ETD Guide/Technical Issues/Harvest usage in Germany, France

From Wikibooks, open books for an open world
Jump to navigation Jump to search

The HARVEST system is often used for a fulltext search within the ETD archives. In Germany, most of the university libraries are using this particular software.

Preconditions for using Harvest

Before the installation, one should check whether the following technical preconditions are fulfilled.

Hardware:

fast processor(e.g. Sparc5...)
fast I/O
enough RAM ( > 64 MB) – and 1-2 GB free disk space (sources 25 MB)
Operating Systems supported
DEC OSF/1 ab 2.0
SunOS ab 4.1.x
SunSolaris ab 2.3
HPUX
AIX ab 3.x
Linux alle Kernel ab 1999 on alle Unix-Platformen
WindowsNT

Following additional software is needed to use Harvest:
Perl v4.0 and higher (v5.0 )
gzip
tar
HTTP-Server (with remote machine)
GNU gcc v2.5.8 and higher
flex v2.4.7
bison v1.22

Harvest Components

The Harvest system consists of two major components:
The Harvest Gatherer
The Harvest Broker.
This allows establishing a distributed retrieval and search model.
Installation procedure (ftp://ftp.tardis.ed.ac.uk/pub/harvest/develop/snapshots/ )

Gatherer

This program part is responsible for collecting the full text and metadata of the dissertations. The Gatherer visits several sites regularly, sometimes daily or weekly and builds an incremental index area database. The collected index data are held in a special format, called SOIF-Format (Summary Object Interchange Format). The Gatherer can be extended so that it can interpret different formats.

Broker

This part of the software is responsible to provide the indexed information by using a search interface. The broker operates as Query-Manager and does the real indexing of the data. Using a Web based interface he can reach several Gatherer and Broker simultaneously and perform several search requests.

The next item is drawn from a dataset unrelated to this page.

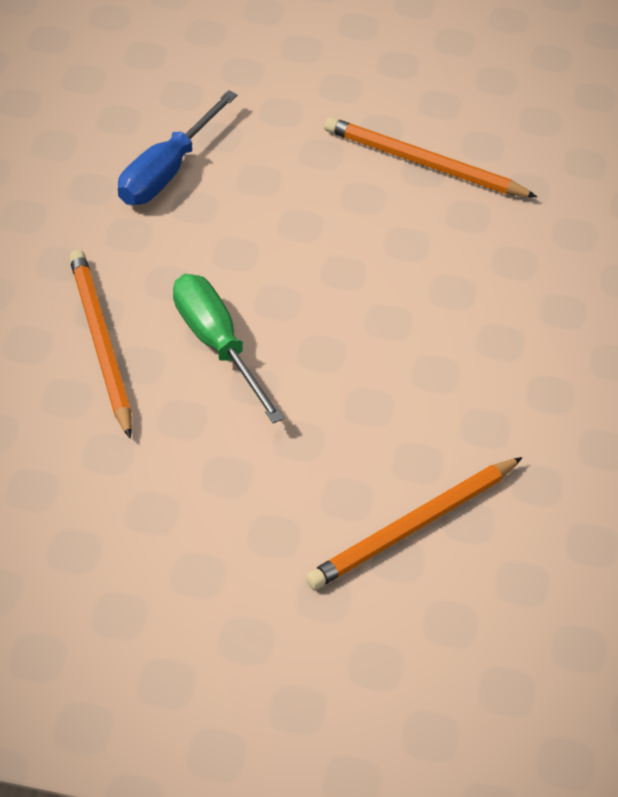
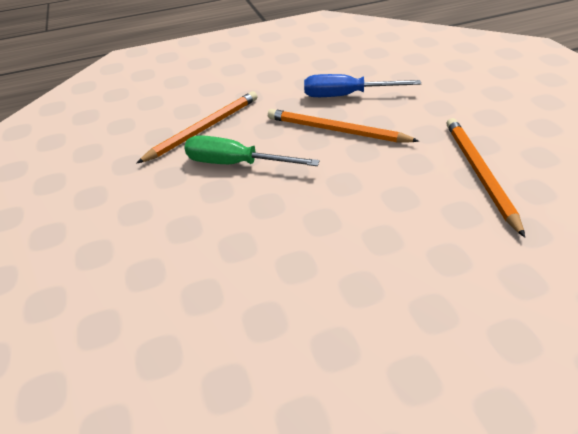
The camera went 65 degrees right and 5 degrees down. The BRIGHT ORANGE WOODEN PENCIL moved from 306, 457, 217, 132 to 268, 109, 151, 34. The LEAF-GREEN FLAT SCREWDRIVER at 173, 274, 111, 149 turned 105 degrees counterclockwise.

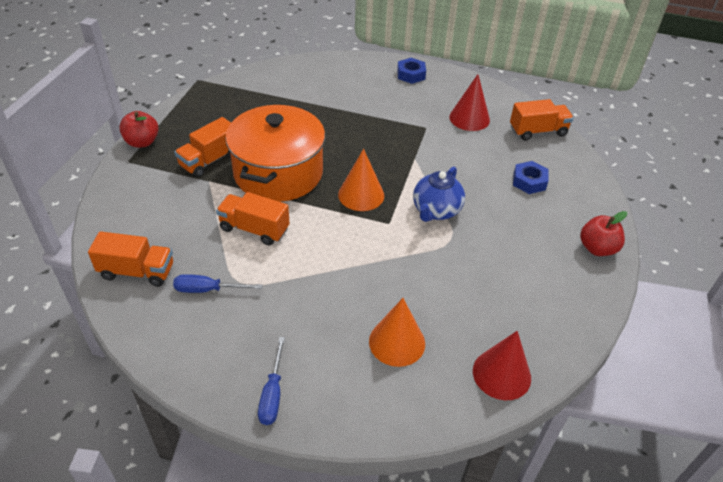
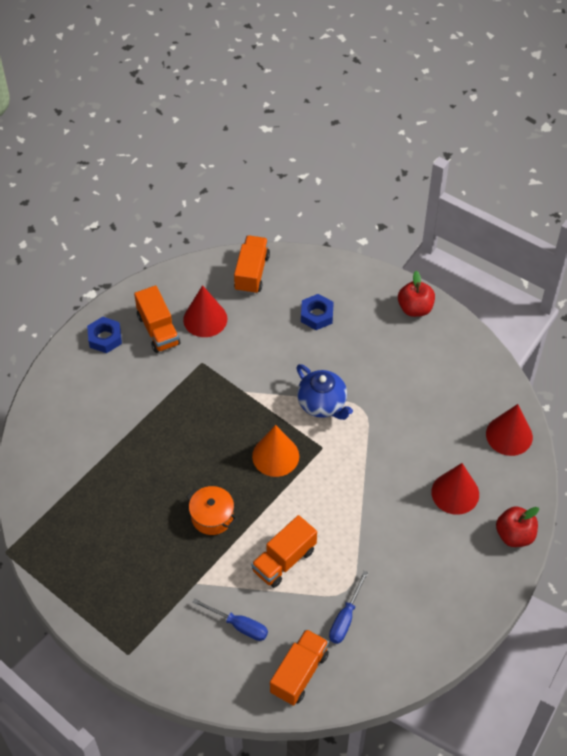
The camera went 65 degrees left and 10 degrees up. The CRIMSON APPLE moved from 119, 111, 40, 37 to 496, 506, 43, 41. The BRIGHT ORANGE TRUCK moved from 175, 117, 56, 60 to 134, 286, 46, 67. The COBALT FLAT SCREWDRIVER moved from 258, 337, 27, 88 to 192, 598, 76, 43. The BRIGHT ORANGE CONE SHAPE at 369, 298, 56, 69 became the CRIMSON CONE SHAPE at 431, 463, 48, 52. The BRIGHT ORANGE STOCKPOT at 225, 104, 100, 98 changed to 0.44 times the size.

In Germany there has been established a Germany-wide retrieval interface on the basis of the Harvest software, called The (Theses Online Broker), which is accessible via:
http://www.iuk-initiative.org/iwi/TheO
Within NDLTD a special Broker has been set up to add the German sites using Harvest to the international search.

harvest arch.jpeg

harvest network.jpeg

Harvest is able to do a search within the following document formats:

C, Cheader Extract procedure names, included file names, and comments
Dvi Invoke the Text summarizer on extracted ASCII text
FAQ, FullText,README Extract all words in file
Framemaker Up-convert to SGML and pass through SGML summarizer
HTML Up-convert to SGML and pass through SGML summarizer
LaTex Parse selected LaTex fields (author, title, etc.)
Makefile Extract comments and target names
ManPage Extract synopsis, author, title, etc., based on `-man
News Extract certain header fields
Patch Extract patched file names
Perl Extract procedure names and comments
PostScript Extract text in word processor-specific fashion, and pass through Text summarizer.
RTF Up-convert to SGML and pass through SGML summarizer
SGML Extract fields named in extraction table
SourceDistribution Extract full text of README file and comments for Makefile and source code files, and summarize any manual pages
Tex Invoke the Text summarizer on extracted ASCII text
Text Extract first 100 lines plus first sentence of each remaining paragraph
Troff Extract author, title, etc., based on `-man, `-ms, `-me macro packages, or extract section headers and topic sentences
Unrecognized Extract file name, owner, and date created

Configuration for PDF files:

Before the Harvest-Gatherer can collect PDF documents and transform into SOIF format it has to be configured.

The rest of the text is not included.